Misalnya, anak-anak dapat menambahkan kata-kata yang mengekspresikan suatu tindakan dalam bentuk lampau tanpa diajarkan secara formal, seperti kata "đà…rổi": "Con đã ăn cơm" (Saya sudah makan nasi). Ini adalah proses langkah demi langkah, yang terus berkembang dan menyempurnakannya seiring waktu, sebuah kemampuan yang belum dapat ditiru oleh AI.
Penelitian baru ini tidak hanya membantu memahami perkembangan bahasa anak-anak dengan lebih baik, tetapi juga membuka pendekatan baru untuk AI. Para ilmuwan percaya bahwa agar komputer dapat mempelajari bahasa alami seperti manusia, AI perlu lebih banyak berinteraksi dengan dunia nyata, termasuk gerakan, sentuhan, observasi, dan umpan balik.
Lebih lanjut, studi ini menunjukkan bahwa pola pembelajaran bahasa anak-anak mungkin mencerminkan bagaimana manusia mengembangkan komunikasi ratusan ribu tahun yang lalu.
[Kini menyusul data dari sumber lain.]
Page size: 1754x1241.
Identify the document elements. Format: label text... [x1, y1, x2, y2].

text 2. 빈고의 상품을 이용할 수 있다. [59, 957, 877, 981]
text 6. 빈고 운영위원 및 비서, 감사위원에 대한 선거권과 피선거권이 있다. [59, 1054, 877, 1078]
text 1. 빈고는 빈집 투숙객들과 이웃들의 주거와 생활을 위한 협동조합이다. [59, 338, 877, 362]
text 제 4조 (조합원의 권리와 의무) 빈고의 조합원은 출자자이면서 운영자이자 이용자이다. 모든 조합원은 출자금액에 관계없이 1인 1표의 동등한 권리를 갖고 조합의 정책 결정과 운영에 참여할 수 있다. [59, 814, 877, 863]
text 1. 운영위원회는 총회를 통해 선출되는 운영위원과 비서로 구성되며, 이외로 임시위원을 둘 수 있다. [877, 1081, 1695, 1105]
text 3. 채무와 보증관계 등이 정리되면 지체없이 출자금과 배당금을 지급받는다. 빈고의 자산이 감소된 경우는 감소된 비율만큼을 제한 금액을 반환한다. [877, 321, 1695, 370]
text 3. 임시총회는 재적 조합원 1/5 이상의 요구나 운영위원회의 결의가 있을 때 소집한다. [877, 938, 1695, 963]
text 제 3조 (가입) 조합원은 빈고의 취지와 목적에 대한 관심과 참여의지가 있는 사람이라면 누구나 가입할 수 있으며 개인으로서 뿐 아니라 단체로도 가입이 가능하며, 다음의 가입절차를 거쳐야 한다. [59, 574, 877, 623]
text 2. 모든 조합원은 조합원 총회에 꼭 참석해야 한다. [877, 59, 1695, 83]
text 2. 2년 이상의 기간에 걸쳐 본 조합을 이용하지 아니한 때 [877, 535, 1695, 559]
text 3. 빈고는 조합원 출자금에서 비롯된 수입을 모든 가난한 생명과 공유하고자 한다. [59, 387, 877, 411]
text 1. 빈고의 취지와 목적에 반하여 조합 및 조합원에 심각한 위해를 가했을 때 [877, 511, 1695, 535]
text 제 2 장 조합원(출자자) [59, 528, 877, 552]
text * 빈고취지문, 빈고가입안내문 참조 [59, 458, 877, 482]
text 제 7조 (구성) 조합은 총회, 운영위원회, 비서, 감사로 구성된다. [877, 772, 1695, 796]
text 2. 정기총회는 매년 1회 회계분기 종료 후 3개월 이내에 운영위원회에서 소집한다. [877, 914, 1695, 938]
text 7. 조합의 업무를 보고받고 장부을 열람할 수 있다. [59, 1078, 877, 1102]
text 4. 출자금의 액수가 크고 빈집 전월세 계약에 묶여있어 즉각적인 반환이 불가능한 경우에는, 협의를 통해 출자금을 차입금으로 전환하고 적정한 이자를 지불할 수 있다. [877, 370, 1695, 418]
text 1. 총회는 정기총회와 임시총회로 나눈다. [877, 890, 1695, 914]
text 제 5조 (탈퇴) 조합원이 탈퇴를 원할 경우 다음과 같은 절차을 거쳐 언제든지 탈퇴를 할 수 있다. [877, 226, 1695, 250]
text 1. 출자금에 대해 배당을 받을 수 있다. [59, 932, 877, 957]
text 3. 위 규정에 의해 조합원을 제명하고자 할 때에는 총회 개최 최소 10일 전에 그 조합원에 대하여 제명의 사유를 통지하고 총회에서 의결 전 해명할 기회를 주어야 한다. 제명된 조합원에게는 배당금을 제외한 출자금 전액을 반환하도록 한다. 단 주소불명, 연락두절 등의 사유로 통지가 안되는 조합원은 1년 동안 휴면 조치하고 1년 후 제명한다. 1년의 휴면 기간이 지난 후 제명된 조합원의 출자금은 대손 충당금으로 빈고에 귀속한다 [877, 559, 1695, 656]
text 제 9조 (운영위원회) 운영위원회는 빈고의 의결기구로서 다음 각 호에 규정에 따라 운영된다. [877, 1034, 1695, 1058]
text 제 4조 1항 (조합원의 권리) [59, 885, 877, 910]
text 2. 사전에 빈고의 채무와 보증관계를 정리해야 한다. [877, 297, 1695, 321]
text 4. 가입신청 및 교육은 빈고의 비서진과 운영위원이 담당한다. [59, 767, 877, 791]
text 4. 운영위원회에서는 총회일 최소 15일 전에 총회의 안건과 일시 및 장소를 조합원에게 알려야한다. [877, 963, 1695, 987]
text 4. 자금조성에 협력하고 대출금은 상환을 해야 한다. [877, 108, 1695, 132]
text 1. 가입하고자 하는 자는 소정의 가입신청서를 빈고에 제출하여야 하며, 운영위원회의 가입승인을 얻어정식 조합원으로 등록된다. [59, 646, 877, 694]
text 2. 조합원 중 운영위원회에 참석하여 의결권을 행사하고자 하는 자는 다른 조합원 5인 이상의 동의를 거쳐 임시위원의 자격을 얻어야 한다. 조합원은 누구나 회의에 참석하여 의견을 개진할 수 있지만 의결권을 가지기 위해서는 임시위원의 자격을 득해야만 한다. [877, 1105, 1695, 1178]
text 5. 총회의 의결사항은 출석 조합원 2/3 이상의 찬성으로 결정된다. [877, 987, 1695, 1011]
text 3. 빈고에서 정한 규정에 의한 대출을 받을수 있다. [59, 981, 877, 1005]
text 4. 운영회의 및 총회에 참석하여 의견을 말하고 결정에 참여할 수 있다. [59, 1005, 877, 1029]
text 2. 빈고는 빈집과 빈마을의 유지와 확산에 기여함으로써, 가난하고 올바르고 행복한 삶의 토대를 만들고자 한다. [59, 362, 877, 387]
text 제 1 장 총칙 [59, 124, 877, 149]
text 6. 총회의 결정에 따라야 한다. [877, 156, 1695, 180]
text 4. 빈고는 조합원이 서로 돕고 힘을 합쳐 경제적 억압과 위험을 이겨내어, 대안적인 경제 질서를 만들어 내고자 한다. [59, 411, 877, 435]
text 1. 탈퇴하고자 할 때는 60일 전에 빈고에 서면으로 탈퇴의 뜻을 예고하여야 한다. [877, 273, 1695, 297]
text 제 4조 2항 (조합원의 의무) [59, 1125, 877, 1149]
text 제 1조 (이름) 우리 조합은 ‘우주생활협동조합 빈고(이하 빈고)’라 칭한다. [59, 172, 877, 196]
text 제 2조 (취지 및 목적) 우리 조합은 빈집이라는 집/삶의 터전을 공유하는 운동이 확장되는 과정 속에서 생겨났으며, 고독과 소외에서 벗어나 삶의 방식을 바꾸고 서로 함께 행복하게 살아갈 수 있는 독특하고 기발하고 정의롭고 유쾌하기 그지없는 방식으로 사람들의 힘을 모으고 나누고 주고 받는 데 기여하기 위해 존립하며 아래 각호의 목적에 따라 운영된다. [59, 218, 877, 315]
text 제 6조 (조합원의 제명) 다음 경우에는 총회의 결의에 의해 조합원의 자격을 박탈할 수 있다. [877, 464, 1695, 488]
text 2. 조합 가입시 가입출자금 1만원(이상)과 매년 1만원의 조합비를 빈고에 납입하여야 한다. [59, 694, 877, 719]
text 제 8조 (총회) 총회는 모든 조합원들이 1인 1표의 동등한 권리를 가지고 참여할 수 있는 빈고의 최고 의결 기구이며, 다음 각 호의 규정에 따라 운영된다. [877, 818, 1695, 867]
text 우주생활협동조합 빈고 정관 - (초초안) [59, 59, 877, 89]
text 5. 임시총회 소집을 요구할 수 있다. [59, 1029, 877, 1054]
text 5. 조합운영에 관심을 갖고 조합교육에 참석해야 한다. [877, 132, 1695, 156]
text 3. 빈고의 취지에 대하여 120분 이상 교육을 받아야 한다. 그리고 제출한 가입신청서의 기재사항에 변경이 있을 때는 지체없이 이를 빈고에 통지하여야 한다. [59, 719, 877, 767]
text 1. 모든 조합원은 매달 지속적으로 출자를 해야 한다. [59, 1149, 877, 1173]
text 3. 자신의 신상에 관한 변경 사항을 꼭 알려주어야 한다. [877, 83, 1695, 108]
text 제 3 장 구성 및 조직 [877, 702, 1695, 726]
Bahasa mungkin muncul bukan hanya untuk menyampaikan informasi, tetapi juga untuk koneksi sosial, bermain, dan pendidikan.
Teknologi penelitian baru, seperti perangkat pelacak mata, AI analisis suara, dan model otak 3D, membantu para ilmuwan memperoleh wawasan lebih mendalam tentang bagaimana anak-anak belajar dan memproses bahasa secara real time.
Seperti yang disampaikan Profesor Rowland: "Jika kita ingin AI mempelajari bahasa seperti manusia, kita perlu mendesain ulang mesin dari awal, sehingga mereka tidak hanya memproses data, tetapi juga merasakan dunia seperti anak-anak."